Some of the electric buses in London will produce an artificial sound as early as next year in order to warn people for their arrival and thus reducing the risk of possible accidents. The sound (called Acoustic Vehicle Alerting System) has been developed by Zelig Sound, a long-time collaborator of Transport for London, and has different kind of rhythm depending on whether the bus is starting, stopping or moving.
TfL has been piloting the effect of the sound for some months in the Tottenham area. From January to June, it will be heard in the nearby of about a hundred vehicles that operate on different lines.
London, the sound of electric buses
The sound will be produced by electric buses when travelling at a speed of less than 20 kmh, and should have a noise level of 56 dB, as required by the European regulations. As reported on Wired, a study from the US Department of Transportation has suggested that people are 40 per cent more likely to be hit by an electric or hybrid car than one with a noisy combustion engine.
At higher speeds, the noise from the tyres and the air on the body of the bus will be enough to hear the vehicle coming.
Sound from electric buses running at low speed
The addition of a peculiar sound to electric buses is a consequence of the new European Union rules, which require electric vehicles to produce some noise when travelling at low speed, in order to compensate for the lack of combustion engine. The regulation also affects the United Kingdom, although it is about to leave the European Union through Brexit.
This is how Wired describe the AVAS to be adopted on London electric buses: «The sound itself – an electronic composition – is a short loop that will play constantly when a bus is in operation. When a bus is stationary a soft chord (technically, F#maj7) plays continuously with two rhythmic pulses added over the top. When the bus starts moving, a beacon sound (a single note of C sharp) is played every three beats over the rest of the track».
The sound of the future, the EU requires it
Transport for London plans to apply the new system to a limited number of buses across the main routes. An experiment carried out in Tottenham in recent months has yielded positive results. There are about 8,000 double-decker buses in London, the iconic red ones, and only 200 of them are electric so the change will affect a small fraction of the entire fleet.
To date, two lines are completely zero-emission: the 43 between Muswell Hill and London Bridge and the 134 between North Finchley and Warren Street.
The trial on the 100 bus route comes ahead of an artificial sound becoming a regulatory requirement for all new ‘quiet’ running vehicles in 2021, TfL points out. The sound has been developed with input from Guide Dogs for the Blind, London Travelwatch and other key accessibility, walking and cycling groups.

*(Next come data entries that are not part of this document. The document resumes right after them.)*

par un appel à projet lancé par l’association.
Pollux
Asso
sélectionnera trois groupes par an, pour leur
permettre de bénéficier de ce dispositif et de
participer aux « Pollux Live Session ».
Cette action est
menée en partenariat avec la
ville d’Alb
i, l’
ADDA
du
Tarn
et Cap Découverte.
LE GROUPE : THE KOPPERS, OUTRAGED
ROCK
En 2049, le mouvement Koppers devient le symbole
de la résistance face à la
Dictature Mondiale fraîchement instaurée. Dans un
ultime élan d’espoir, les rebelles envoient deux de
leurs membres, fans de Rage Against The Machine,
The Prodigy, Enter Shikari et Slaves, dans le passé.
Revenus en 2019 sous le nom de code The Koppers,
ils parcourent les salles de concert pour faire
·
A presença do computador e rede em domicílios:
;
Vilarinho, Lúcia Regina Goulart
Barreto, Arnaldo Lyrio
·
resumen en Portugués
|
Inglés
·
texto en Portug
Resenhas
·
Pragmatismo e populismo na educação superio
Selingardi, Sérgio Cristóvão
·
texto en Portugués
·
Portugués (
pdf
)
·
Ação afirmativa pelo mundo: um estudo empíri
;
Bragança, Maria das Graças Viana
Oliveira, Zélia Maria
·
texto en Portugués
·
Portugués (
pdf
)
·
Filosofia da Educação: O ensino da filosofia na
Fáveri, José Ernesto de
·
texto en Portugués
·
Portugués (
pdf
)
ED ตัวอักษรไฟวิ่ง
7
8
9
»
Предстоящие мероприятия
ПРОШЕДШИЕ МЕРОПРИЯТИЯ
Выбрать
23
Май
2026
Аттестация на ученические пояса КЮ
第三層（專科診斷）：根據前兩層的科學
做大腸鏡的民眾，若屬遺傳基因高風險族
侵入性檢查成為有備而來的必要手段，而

The artificial bus sound is one aspect of TfL’s Bus Safety Standard, which works towards the Mayor’s Vision Zero of no deaths or serious injuries on London’s roads by 2041. The Bus Safety Standard is already improving safety on London’s roads by requiring technology that automatically limits the speed of buses and increased mirrors and cameras.
Cleaner buses, safer pedestrians
“Working with a broad range of stakeholders and trialling AVAS on the 100 bus route and other routes in the following months will ensure the system is best equipped to alert all road users to the presence of quiet running buses, preventing collisions and making deaths and serious injuries on our roads a thing of the past”, says Claire Mann, Director of Bus Operations at TfL.
Kirsty Hoyle, CEO at Transport for All, said: “Understanding the lived-experience of navigating London’s streets with a visual or sensory impairment, and designing services with this in mind, is a fundamental part of inclusive design; our disabled members have been delighted to work with Transport for London to find a solution that can now be live tested. We are excited and interested to see the results”.
Dave Kent, Engagement Officer at Guide Dogs UK, said: “The Guide Dogs for the Blind Association have keenly supported the development of the AV solution for quiet buses. We look forward to trialling the system on an active route in situ in the capital during January”.
Stephen Edwards, Director of Policy and Communications at Living Streets, said: “Improving local air quality in London is a vital priority and will improve life for everyone, particularly those walking. But as our buses become cleaner and quieter, it is important that pedestrian safety is not compromised”.